Source : Les Echos - 02 mars 2021
Arte propose, mercredi 3 mars 2021, une soirée dédiée au cinéaste disparu il y a deux décennies. Au programme, un chef-d'oeuvre de sa dernière période, «Un coeur en hiver», et un documentaire inédit. Un must pour les amateurs de ce metteur en scène capital du cinéma français.
Le Festival de Cannes, avec ses paillettes et ses outrances, ne correspondait en rien à sa discrétion et à son tempérament secret. En 1970, Claude Sautet (1924-2000), entouré de ses acteurs Romy Schneider et Michel Piccoli, présente pourtant sur la Croisette «Les Choses de la vie». En pleine ébullition hippie et contestataire, ce drame intimiste fiévreux fait tache à l'heure de son passage en compétition ; et, lors de la conférence de presse, le cinéaste, son éternelle cigarette rivée aux lèvres, se fâche quand les journalistes surexcités l'interpellent sur l'absence, à leurs yeux coupable, de message politique au coeur de son film…
Les colères homériques de Sautet qui dissimulaient tant bien que mal sa timidité maladive. L'exigence de Sautet, ce passionné de musique, qui composait ses scénarios avec un souci maniaque du tempo et du rythme. Le renouvellement permanent de Sautet qui, plusieurs fois, a préféré changer de cap créatif plutôt que de s'abîmer dans le radotage… Dans «Claude Sautet, le calme et la dissonance», un passionnant documentaire, Amine Mestari et Thomas Boujut reviennent sur la personnalité et l'oeuvre d'un des cinéastes français les plus importants du dernier demi-siècle et utilisent à merveille les images d'archives, dont celles du Festival de Cannes en 1970, et les extraits des films du «maître».
Une histoire d'intégrité
En moins d'une heure, une durée évidemment insuffisante pour évoquer de fond en comble la richesse considérable de sa filmographie, les documentaristes parviennent néanmoins à dresser le portrait sensible d'un cinéaste qui, tout au long de sa vie, s'est tenu à l'écart des académismes.
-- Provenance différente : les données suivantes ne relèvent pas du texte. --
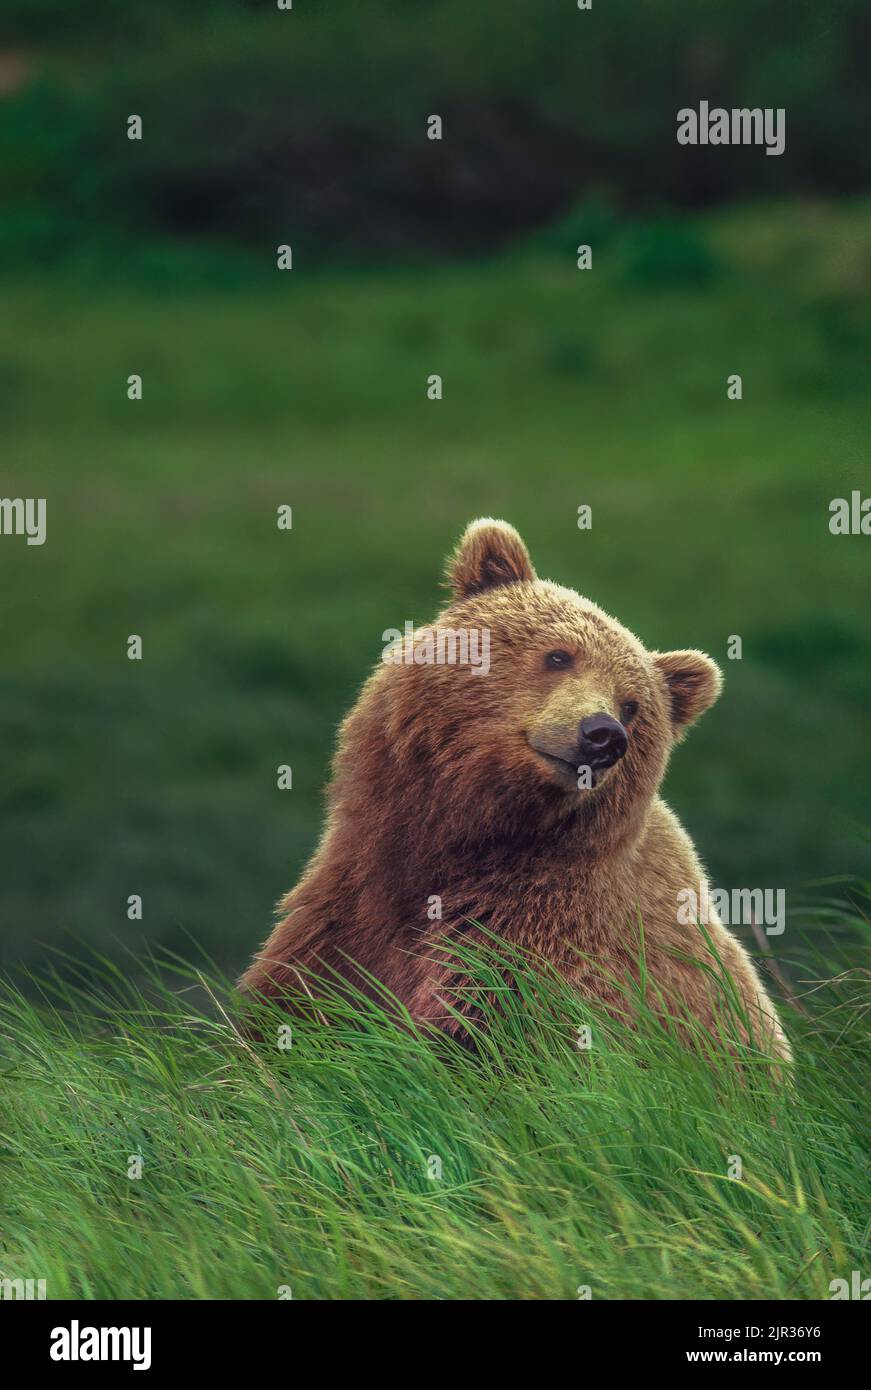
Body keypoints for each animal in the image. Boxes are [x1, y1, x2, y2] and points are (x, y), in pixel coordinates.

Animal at [238, 522, 789, 1061]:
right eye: (559, 655)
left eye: (633, 704)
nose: (604, 734)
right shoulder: (351, 903)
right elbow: (297, 1008)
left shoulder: (539, 935)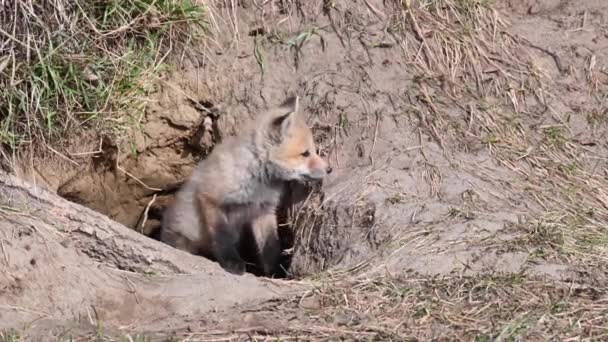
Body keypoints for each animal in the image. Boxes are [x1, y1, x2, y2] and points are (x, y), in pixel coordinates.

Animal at [160, 95, 332, 276]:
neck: (257, 182)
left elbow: (270, 246)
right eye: (305, 153)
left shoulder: (263, 210)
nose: (329, 169)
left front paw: (275, 272)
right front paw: (232, 263)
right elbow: (222, 236)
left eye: (313, 151)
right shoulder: (211, 198)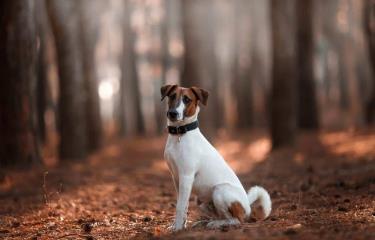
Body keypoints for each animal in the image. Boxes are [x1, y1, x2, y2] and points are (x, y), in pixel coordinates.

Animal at [160, 84, 272, 231]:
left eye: (187, 99)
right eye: (172, 96)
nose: (172, 113)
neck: (180, 135)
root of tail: (247, 204)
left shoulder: (186, 176)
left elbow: (180, 206)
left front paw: (178, 229)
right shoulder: (176, 178)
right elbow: (183, 205)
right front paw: (179, 225)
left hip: (220, 191)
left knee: (236, 220)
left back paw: (216, 224)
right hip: (201, 201)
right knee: (221, 215)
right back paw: (204, 223)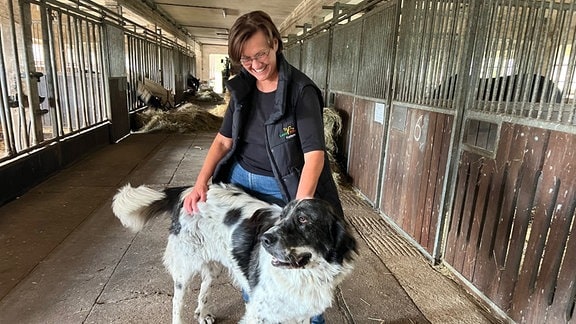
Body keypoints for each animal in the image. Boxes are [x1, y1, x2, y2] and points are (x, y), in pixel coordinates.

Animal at [112, 184, 356, 322]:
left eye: (304, 219)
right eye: (283, 216)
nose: (264, 239)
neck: (306, 275)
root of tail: (190, 191)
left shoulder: (300, 315)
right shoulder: (258, 314)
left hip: (213, 267)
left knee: (203, 291)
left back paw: (203, 314)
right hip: (184, 269)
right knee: (176, 304)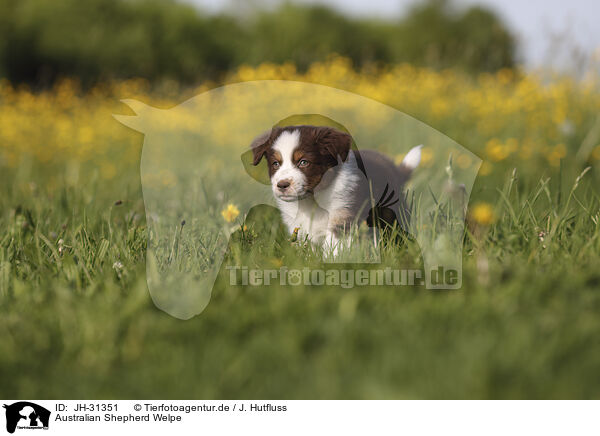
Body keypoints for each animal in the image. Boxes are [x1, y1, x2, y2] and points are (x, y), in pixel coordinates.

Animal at [251, 124, 420, 254]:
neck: (312, 200)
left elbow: (334, 246)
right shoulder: (298, 225)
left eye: (304, 162)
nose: (282, 185)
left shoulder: (343, 214)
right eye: (275, 164)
Les débuts dans le film de genre («Classe tous risques», «L'arme à gauche») qui se soldent par des échecs commerciaux. La rencontre déterminante avec Jean-Loup Dabadie et les triomphes des années 1970 : «Les choses de la vie», «Max et les ferrailleurs», «César et Rosalie», «Vincent, François, Paul et les autres»…
Le documentaire zoome sur les grandes étapes de la carrière de Claude Sautet, retrace des épisodes méconnus de son parcours (son bref passage militant dans les rangs des étudiants communistes) et analyse le perfectionnisme d'un auteur qui, pour Lino Ventura, l'acteur fétiche de ses débuts, incarnait «l'intégrité totale». Cette intégrité entraînera le cinéaste à se réinventer quand, après le tournage de «Garçon !», en 1983, «une sorte d'autoparodie», disait-il, Sautet décida de bouleverser son art et ses méthodes de travail.
L'épure, sinon rien
A compter de 1988 et de «Quelques jours avec moi», Claude Sautet, entouré de nouveaux collaborateurs, dont le scénariste Jacques Fieschi, abandonne les fresques chorales qui ont assuré son succès et resserre ses récits sur quelques personnages dont il examine avec une pudeur bouleversante les états d'âme et les fluctuations de la vie intérieure. Monument de la dernière période, «Un coeur en hiver» (1991), réalisé quatre ans avant l'ultime film de Sautet («Nelly et Monsieur Arnaud»), est diffusé ce soir sur «Arte» avant le documentaire.
En racontant l'histoire de Stéphane (Daniel Auteuil), un artisan luthier au coeur engourdi qui ne semble s'épanouir que dans le renoncement, et de Camille (Emmanuelle Béart), une jeune violoniste aux prises avec ses sentiments contradictoires, le cinéaste met en scène une fiction infiniment subtile et mélancolique sur les mystères du désir et de la passion. Un des plus grands films d'un auteur qui, vingt ans après son décès, manque plus que jamais au cinéma français.
SOIRÉE CLAUDE SAUTET sur Arte, mercredi 3 mars à 20 h 55 :
- «Un coeur en hiver», avec Emmanuelle Béart, Daniel Auteuil, André Dussollier. 1 h 40.
- «Claude Sautet, le calme et la dissonance», d'Amine Mestari et Thomas Boujut. 52 min.